Peter Mancall describes his subject as “an elusive quarry” and tries to fill in
some of the evidentiary gaps by “recreating aspects of the world he [Hakluyt]
inhabited”. (pp. 303-304).  Through the inventory of Thomas Platter, we are
treated to curious scientific and geographic discoveries that apparently
energized men like Richard Hakluyt. (pp. 156-158).  Through the examination of
settler David Ingram, we come face-to-face with the behavior and potential of
America’s natives. (p. 192).  But we are also often invited to wonder about
Richard Hakluyt’s mind-set and inner thoughts through suppositions that
“perhaps” Hakluyt passed a certain building or “might have” seen a particular
map.  We are assured of things that Hakluyt must have known or was likely
aware of.  This of course is the historians’ dilemma, but Peter Mancall makes the
best use of extant materials to successfully give human dimension to Richard
Hakluyt through documented experiences of his contemporaries.

Still, the reader is at times left puzzling over Hakluyt’s true motivations for his
important publications.  Is it passion, profit, or piety that drives this Elizabethan
cleric to publish the travel accounts of others?  Is Richard Hakluyt genuinely
concerned by London’s excess population, or is he responding to Elizabethan
government routine calls for innovative “projects” to employ England’s poor?  To
this end, it would be helpful to know more about the geographer’s patrons:
Francis Walsingham, William and Robert Cecil, and the Cloth-workers’

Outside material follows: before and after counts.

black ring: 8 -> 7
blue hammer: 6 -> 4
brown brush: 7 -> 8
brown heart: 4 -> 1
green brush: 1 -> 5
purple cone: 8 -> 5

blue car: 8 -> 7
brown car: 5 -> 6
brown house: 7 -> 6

Company.  As political, commercial, and financial patrons, any of these entities
could exercise more than a little influence over Hakluyt’s actions and even his
published products.  Similarly, it would be instructive to know more about
Richard Hakluyt’s cousin, “the lawyer”, who seems instrumental in launching
Hakluyt’s career in the 1560s, and whose connections to England’s political and
administrative elite could offer additional explanation for his cousin’s literary
pursuits.

Peter Mancall fills in Richard Hakluyt’s elusive character by building the
geographer’s “obsession for an English America” and convincingly
demonstrating Hakluyt’s competency in promoting this worthy goal.  We feel
Hakluyt’s excitement as he gathers and reads reports from Europe’s adventures
and discoverers; and we sense his mounting frustration at England’s systemic
failure to colonize parts of North America not already controlled by Spain or
France.  Mancall brilliantly re-constructs the efforts behind Hakluyt’s writings as
each publication builds on new voyages, information, and geographic
milestones.  Only in the last two chapters does Richard’s Hakluyt’s enthusiasm
appear to wane, as he turns from the woes of Jamestown to the promise of the
spice trade through the successful East India Company.

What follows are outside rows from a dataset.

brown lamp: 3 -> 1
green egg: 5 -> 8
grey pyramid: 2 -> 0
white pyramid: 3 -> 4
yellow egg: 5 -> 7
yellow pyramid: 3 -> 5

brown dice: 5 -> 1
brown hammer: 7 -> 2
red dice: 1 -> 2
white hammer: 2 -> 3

The conclusion to Mancall’s stimulating work raises interesting questions about
Richard Hakluyt’s place in history.  How much, if any, blame can be ascribed to
Hakluyt for the rosy picture of American abundance that often preceded English
colonial disasters like Jamestown?  Can his travel accounts, unaccompanied by
any direct experience, be viewed as impersonal “boosterism” that condemned
men and women to misery in the early colonial period?  These questions cannot
be answered definitively or objectively, but Mancall’s book does permit these
intriguing speculations.  Peter Mancall has thoroughly mined the sources to
present us with a rich and complex individual, previously viewed as the
disembodied voice of English colonization.  This is not only the best work on
Richard Hakluyt to date, but a victory for those who see the European
settlement of North America as a multi-layered, multi-faceted process.